[Entries drawn from a collection]
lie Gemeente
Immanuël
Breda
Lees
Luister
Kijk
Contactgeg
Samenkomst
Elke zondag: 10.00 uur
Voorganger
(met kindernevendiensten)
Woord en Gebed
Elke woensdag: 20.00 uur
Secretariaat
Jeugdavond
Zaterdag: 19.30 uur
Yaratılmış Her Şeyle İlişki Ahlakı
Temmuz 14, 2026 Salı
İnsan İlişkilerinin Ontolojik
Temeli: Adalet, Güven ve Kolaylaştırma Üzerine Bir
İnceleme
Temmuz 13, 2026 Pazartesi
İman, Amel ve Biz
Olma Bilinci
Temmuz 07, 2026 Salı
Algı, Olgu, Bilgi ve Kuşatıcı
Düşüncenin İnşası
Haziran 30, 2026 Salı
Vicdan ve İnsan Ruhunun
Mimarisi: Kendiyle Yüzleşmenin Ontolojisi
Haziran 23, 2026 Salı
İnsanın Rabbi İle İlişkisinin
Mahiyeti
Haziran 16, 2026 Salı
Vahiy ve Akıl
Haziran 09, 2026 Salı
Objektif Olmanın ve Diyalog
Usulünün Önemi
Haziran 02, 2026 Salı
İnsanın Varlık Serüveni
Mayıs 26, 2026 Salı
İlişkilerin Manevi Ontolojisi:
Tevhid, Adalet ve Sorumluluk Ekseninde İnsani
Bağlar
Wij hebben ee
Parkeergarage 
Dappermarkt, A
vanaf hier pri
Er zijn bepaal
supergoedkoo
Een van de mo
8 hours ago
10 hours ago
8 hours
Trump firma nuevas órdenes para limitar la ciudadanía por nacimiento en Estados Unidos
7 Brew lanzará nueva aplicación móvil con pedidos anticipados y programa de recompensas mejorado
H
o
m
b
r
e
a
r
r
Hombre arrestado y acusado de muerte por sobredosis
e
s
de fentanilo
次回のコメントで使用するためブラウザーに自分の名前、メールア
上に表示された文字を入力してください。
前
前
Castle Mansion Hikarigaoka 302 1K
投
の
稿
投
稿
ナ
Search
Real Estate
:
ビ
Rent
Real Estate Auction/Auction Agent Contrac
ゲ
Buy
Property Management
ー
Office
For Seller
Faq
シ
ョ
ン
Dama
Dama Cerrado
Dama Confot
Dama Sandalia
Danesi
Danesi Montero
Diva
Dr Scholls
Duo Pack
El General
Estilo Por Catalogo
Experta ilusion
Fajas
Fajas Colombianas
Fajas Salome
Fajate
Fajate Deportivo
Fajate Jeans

▶ **Assigned task**
Extract each line of the items above that contains the word "Temmuz".

▶ **Finished task**
Temmuz 14, 2026 Salı
Temmuz 13, 2026 Pazartesi
Temmuz 07, 2026 Salı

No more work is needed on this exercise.